Deze motie is voorgesteld door het lid Karabulut. Naar mij blijkt, wordt de indiening ervan voldoende ondersteund.

Zij krijgt nr. 21 (34775-V).

Motie

De Kamer,

gehoord de beraadslaging,

constaterende dat het oorlogsgeweld in Jemen heeft geleid tot meer dan tienduizend doden, grote vluchtelingenstromen, een cholera-epidemie en een ongekende humanitaire crisis;

constaterende dat Nederland volgend jaar toetreedt tot de Veiligheidsraad van de VN, waar dergelijke kwesties over oorlog en vrede op de agenda staan;

van mening dat er geen kans onbenut gelaten mag worden om bij te dragen aan het beëindigen van het immense leed in Jemen;

verzoekt de regering om de oorlog in Jemen als prioriteit te beschouwen tijdens het jaar in de Veiligheidsraad en initiatieven te nemen om te komen tot beëindiging van de militaire handelingen, waaronder het beëindigen van alle vormen van militaire steun aan de oorlogvoerende partijen, en om humanitaire toegang tot het gebied te verbeteren,

en gaat over tot de orde van de dag.

De voorzitter:

Deze motie is voorgesteld door de leden Karabulut, Van Ojik en Ploumen. Naar mij blijkt, wordt de indiening ervan voldoende ondersteund.

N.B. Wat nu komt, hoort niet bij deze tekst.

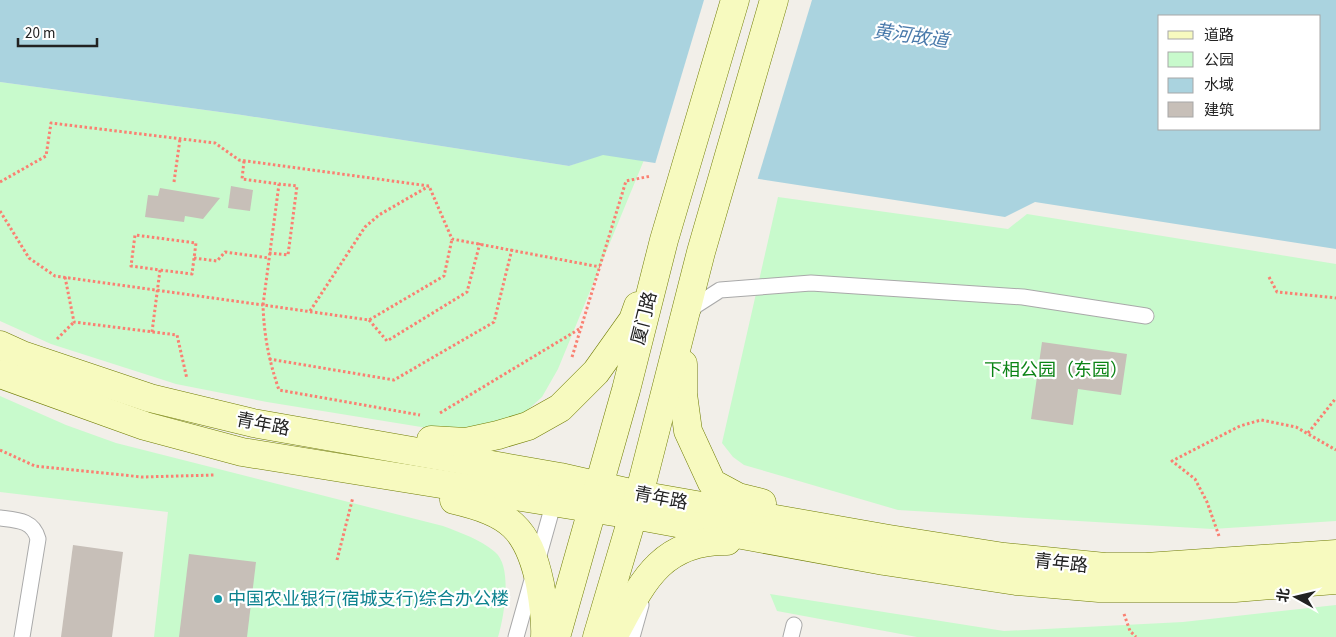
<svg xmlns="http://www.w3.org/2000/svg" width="1336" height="637" font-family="'Source Sans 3','Noto Sans SC',sans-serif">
<rect width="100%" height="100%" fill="#f2efe9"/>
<!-- park -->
<g fill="#c8facc">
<path d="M 0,82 L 242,115 L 569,166 L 603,154 L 644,160 L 558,369 L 542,397 L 522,415 L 452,432 L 267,402 L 176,384 L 51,344 L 0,321 Z"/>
<path d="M 778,197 L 1008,229 L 1027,214 L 1336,264 L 1336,521 L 1212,529 L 898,510 L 744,465 L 733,457 L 722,443 Z"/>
<path d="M 0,396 L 66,425 L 116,443 L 443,526 C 461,533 480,539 495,552 C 513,567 504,617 498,637 L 154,637 L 168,512 L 0,492 Z"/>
<path d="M 770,594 L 1004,631 L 1183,622 L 1336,605 L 1336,637 L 917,637 L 777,611 Z"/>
</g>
<!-- water -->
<path fill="#aad3df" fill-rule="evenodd" d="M 0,0 L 1336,0 L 1336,249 L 1035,202 L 1005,217 L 603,155 L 569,166 L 242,115 L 0,82 ZM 1160,16 L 1320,16 L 1320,129 L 1160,129 Z"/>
<!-- pier -->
<path fill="#f2efe9" d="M 704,0 L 812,0 L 757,181 L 655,164 Z"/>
<!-- building -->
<g fill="#c7bfb8">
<path d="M 231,186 L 253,190 L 250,211 L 228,208 Z"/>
<path d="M 160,188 L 220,198 L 203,219 L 185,216 L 184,222 L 145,217 L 148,195 L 158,196 Z"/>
<path d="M 1042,342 L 1127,354 L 1121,395 L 1078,389 L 1073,425 L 1031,419 Z"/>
<path d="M 73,545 L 123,552 L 112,637 L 61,637 Z"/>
<path d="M 189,554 L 256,562 L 247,637 L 179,637 Z"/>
</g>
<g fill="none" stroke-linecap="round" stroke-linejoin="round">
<!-- lane casing -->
<g stroke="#a9a9a9" stroke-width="17">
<g id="lane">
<path d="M 690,315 L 695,306 L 720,290 L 811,283 L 1023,297 L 1146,316"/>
<path d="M 0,518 C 17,520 33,520 38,539 L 22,637"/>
<path d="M 516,637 L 555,498"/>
<path d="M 632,637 L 641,605"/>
<path d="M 791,637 L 794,625"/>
</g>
</g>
<!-- secondary casing -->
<g stroke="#707d05" stroke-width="29">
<g id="secondary">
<path d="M 0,345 L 22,355 L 150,398 L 253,423 L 560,477 L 639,495 L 889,539 L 1004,557 L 1105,567 L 1146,567 L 1336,554"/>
<path d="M 683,364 L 683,394 L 688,431 L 712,483 L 738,497 L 762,503"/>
<path d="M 0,374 L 145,426 L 242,452 L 633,515 L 884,561 L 1016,581 L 1099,588 L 1235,588 L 1336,580"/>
<path d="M 431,440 L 466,442 L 498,435 L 528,426 L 560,408 L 596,372 L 633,320 L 638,306"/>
<path d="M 454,500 C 509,513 528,527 540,584 C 543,601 546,619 545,637"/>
<path d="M 556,637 L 626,390 L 664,240 L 735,0"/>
<path d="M 597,637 L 639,495 L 701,252 L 774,0"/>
<path d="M 613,637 C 641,585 659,540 727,541"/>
</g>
</g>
<!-- path -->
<g stroke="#fa8072" stroke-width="3" stroke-dasharray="2.5 2.5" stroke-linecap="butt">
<path d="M 244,161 L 242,179 L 279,184 L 263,305 L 369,320 L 444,276 L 452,239"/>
<path d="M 0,182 L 46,156 L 51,123 L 215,143 L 239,160 L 429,186 L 452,239 L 600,267"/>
<path d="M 174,182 L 180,139"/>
<path d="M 0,211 L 29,258 L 55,276 L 263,305 C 264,336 269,361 279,390 L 420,415"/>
<path d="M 269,253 L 288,255 L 297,186 L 279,184"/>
<path d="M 194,258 L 217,261 L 225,252 L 269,258"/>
<path d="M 65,277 L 74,322 L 177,335 L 187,379"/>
<path d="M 1269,277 L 1277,292 L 1336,298"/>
<path d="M 310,311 L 365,227 L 379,215 L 429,186"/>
<path d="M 369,320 L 387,341 L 467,292 L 480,243"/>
<path d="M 152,332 L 160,270 L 131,266 L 135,235 L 196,243 L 192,274 L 160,270"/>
<path d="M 57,339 L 74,322"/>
<path d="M 572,357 L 626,181 L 651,176"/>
<path d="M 269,359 L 394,380 L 494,322 L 512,249"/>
<path d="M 440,413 L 581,328"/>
<path d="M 1308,433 L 1336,398"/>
<path d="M 0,450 L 35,466 L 142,477 L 215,475"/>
<path d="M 1219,536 L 1207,502 L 1195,479 L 1172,461 L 1240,426 L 1261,420 L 1296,427 L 1336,450"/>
<path d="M 337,560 L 353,497"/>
<path d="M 1124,614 L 1130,631 L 1136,637"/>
</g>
<!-- lane -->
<use href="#lane" stroke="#fff" stroke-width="15"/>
<!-- secondary -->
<use href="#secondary" stroke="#f7fabf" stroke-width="28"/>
</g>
<!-- markers -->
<circle fill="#0f9aa8" stroke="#fff" stroke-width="2" cx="218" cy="599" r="5"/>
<g text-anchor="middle" stroke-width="4.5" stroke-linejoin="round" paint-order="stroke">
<!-- street labels -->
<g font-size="18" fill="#222" stroke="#fff">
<text transform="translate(644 318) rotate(-76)" y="6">厦门路</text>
<text transform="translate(263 424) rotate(11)" y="6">青年路</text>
<text transform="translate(661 498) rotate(11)" y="6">青年路</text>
<text transform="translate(1061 563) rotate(6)" y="6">青年路</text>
</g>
<!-- park labels -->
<g font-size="18" fill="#0c8416" stroke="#fff">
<text x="1056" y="376">下相公园（东园）</text>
</g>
<!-- culture labels -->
<g font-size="18" fill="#0d838f" stroke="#fff" text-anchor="start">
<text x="228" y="605">中国农业银行(宿城支行)综合办公楼</text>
</g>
<!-- water labels -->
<g font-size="19" font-style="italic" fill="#4a7aab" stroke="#fff">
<text transform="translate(911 35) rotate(8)" y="7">黄河故道</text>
</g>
</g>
<!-- legend -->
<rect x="1158" y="15" width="162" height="115" fill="#ffffff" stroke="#a7a7a7"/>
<rect x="1168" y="31" width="25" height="8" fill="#f7fabf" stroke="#a7a7a7"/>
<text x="1204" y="40" font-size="15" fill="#222222">道路</text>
<rect x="1168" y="52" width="25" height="15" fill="#c8facc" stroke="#a7a7a7"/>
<text x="1204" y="65" font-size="15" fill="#222222">公园</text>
<rect x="1168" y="78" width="25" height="15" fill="#aad3df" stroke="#a7a7a7"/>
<text x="1204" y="90" font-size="15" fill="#222222">水域</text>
<rect x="1168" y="102" width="25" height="15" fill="#c7bfb8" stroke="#a7a7a7"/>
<text x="1204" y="115" font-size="15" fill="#222222">建筑</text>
<!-- north arrow -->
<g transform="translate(1296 597) rotate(278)" stroke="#ffffff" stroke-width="4" paint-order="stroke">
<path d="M0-4L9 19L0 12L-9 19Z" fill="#222222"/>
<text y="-8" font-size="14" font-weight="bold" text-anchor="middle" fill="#222222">北</text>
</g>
<!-- scale -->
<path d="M18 38v8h79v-8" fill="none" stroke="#222222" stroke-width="2.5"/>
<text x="25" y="38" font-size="15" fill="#222222" stroke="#ffffff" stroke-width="4" paint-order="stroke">20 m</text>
</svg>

Zij krijgt nr. 22 (34775-V).

Motie

De Kamer,

gehoord de beraadslaging,

constaterende dat honderden demonstranten het afgelopen jaar zijn opgepakt in het noordelijke Rifgebied in Marokko en dat jarenlange gevangenisstraffen hun boven het hoofd hangen;

constaterende dat mensenrechtenorganisaties stellen dat velen zijn opgepakt terwijl zij vreedzaam demonstreerden;

verzoekt de regering in contact met de Marokkaanse autoriteiten te pleiten voor vrijlating van deze vreedzame demonstranten;

verzoekt de regering tevens zich in te spannen opdat processen tegen demonstranten eerlijk en volgens internationale standaarden verlopen,

en gaat over tot de orde van de dag.

De voorzitter:

Deze motie is voorgesteld door de leden Karabulut, Van Ojik en Ploumen. Naar mij blijkt, wordt de indiening ervan voldoende ondersteund.

Zij krijgt nr. 23 (34775-V).

Motie

De Kamer,

gehoord de beraadslaging,

constaterende dat de mensenrechten in Turkije in toenemende mate ernstig onder druk staan;

constaterende dat de voorzitter van Amnesty International in Turkije in de gevangenis zit en mensenrechtenorganisaties oproepen tot zijn directe vrijlating en dat aanklachten tegen hem worden ingetrokken;

verzoekt de regering die oproep uitdrukkelijk te steunen,

en gaat over tot de orde van de dag.

De voorzitter:

Deze motie is voorgesteld door de leden Karabulut en Van Ojik. Naar mij blijkt, wordt de indiening ervan voldoende ondersteund.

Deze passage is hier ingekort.